Compounding the lack of machines in the country is lack of trained personnel as there are — according to various reports which we could not confirm — only six radiation oncologists, six medical oncologists and two oncological gynaecologists in the country. The rest, about 10 of them, are physicists and paramedics in the field.

“It is this absence of qualified practitioners that has caused even more deaths because in most cases before patients are correctly diagnosed with cancer they have  been misdiagnosed several times and put on medication, sometimes even for two years,” says Dr Fredrick Chite.

“We may have all this fancy equipment (mostly in private hospitals), but the one very big mistake that we have made is that we have spent billions of shillings in construction and equipment for cancer units but we have not invested in manpower. And we are paying a huge price for this,” says Dr Adamali, the radiologist at Cancer Care Kenya.

CANCER SPECIALISTS

Even though the urgency of the matter should have been recognised about eight years ago when cancer emerged as the next burden for the health care system, according to Dr Adamali, little is being done to have the right people attending to patients.

Most medical training institutions in Kenya, for instance, do not train in the area. University of Nairobi, Aga Khan University Hospital (Nairobi) and the Moi Teaching and Referral Hospital are only just developing curriculums for cancer specialist doctors.

“We are going to start training oncologists at the University of Nairobi as soon as we get the necessary licences and permits,” says Prof Abinya.

“The curriculum is at the advanced stages of completion and the university might be able to start training by 2016.”

Moi University’s School of Medicine, in collaboration with the Moi Teaching and Referral Hospital, has been involved in middle-level training focused on producing clinical officers for a higher diploma in oncology for the past one year and has an upcoming nursing specialisation programme.

The two have also developed a curriculum for oncology nursing that has been sent to the Nursing Council for approval and is likely to be rolled out in March this year.

FALLING SHORT

Dr Adamali says that, since KNH sponsored the first oncologist and radiologist for studies in the UK in 1973, there has not been much effort channelled towards increasing the numbers in this area of medicine.

Ministry of Health Head of Oncology Dr Izaq Odongo, who admits that the government has fallen short in many aspects as far as the epidemic is concerned, says the ministry is well aware of the many challenges facing the country.

“The Director of Medical services, Dr Nicholas Muraguri, has written to several embassies for training opportunities for cancer specialists and we are awaiting responses,” he says.

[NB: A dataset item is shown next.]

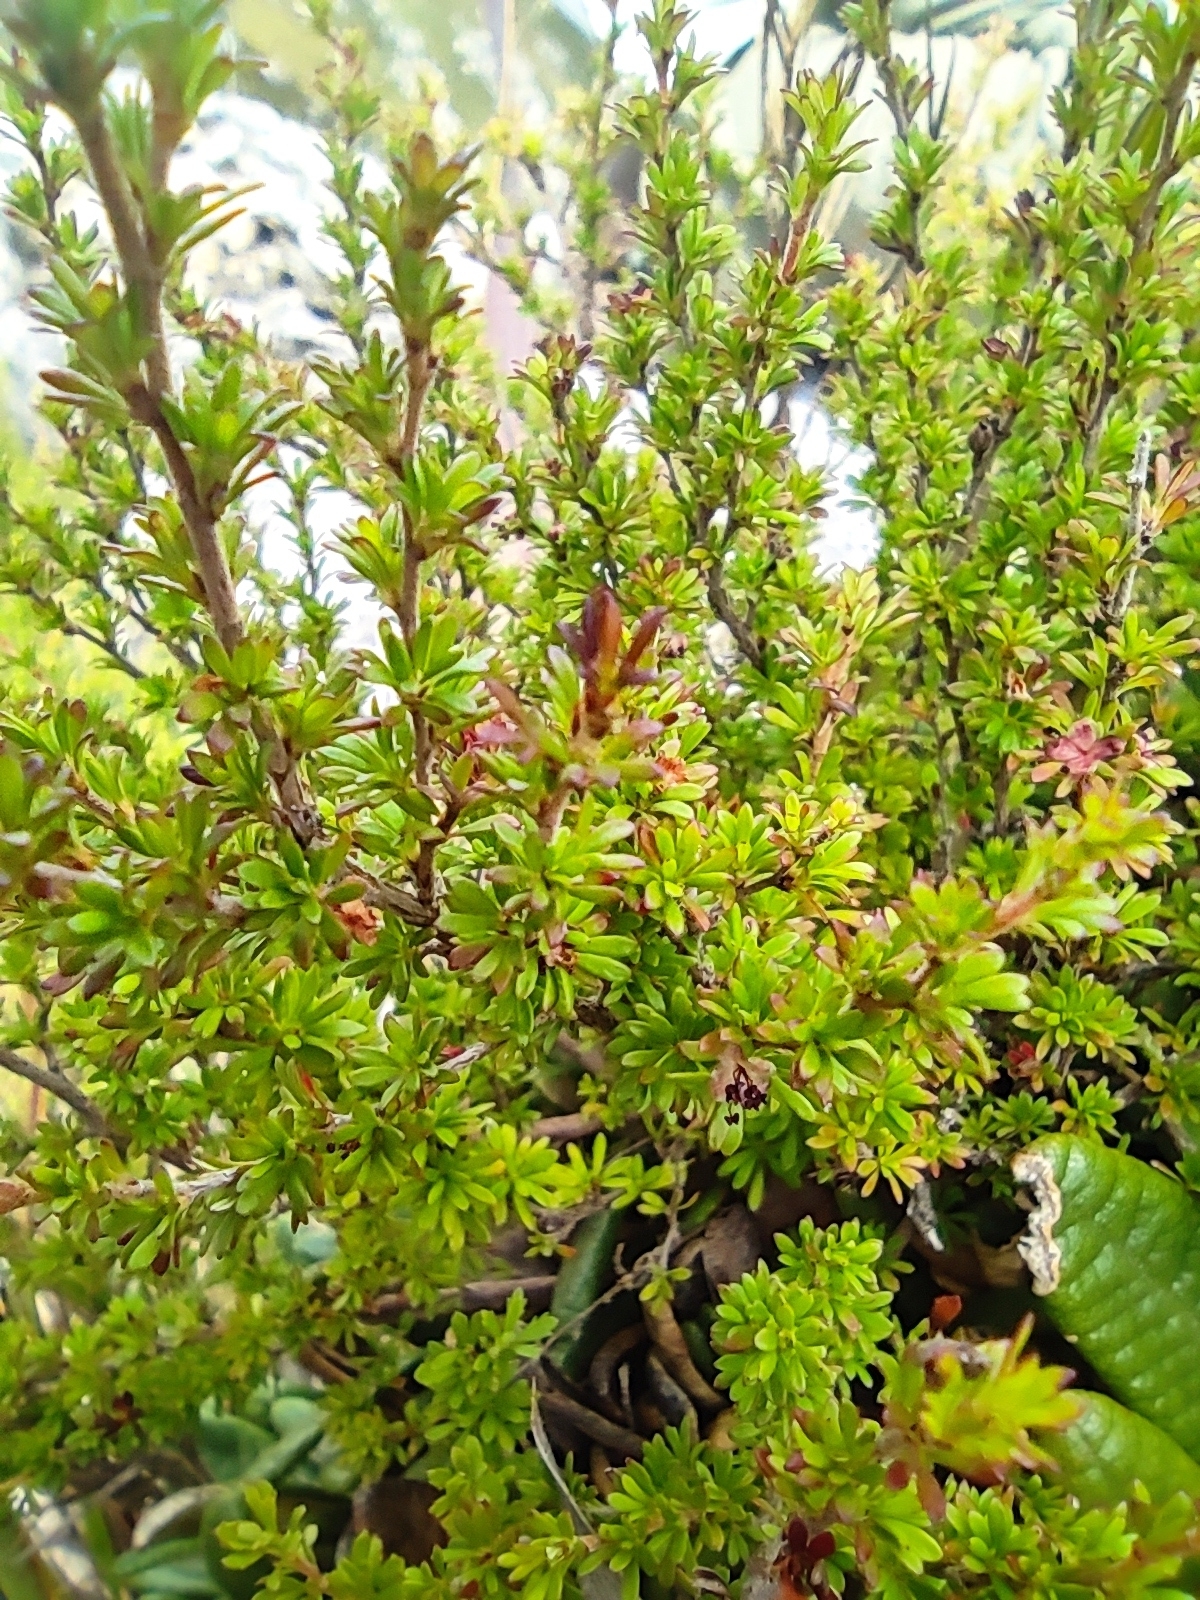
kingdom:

And the government, he promises, plans to set up other diagnostic infrastructure as well as cancer-care centres in Nyeri, Kisumu and Mombasa with assistance from the International Atomic Energy Agency (IAEA), in a Sh3.4 billion annual development strategy to be staggered over the next 10 years.

Those are great plans, but Mr Titus Maina, the man who cannot swallow food because of throat cancer, and whom the good doctors at KNH have told to go back home and wait for one year before they can attend to him, just wishes someone would shine a light down his oesophagus today.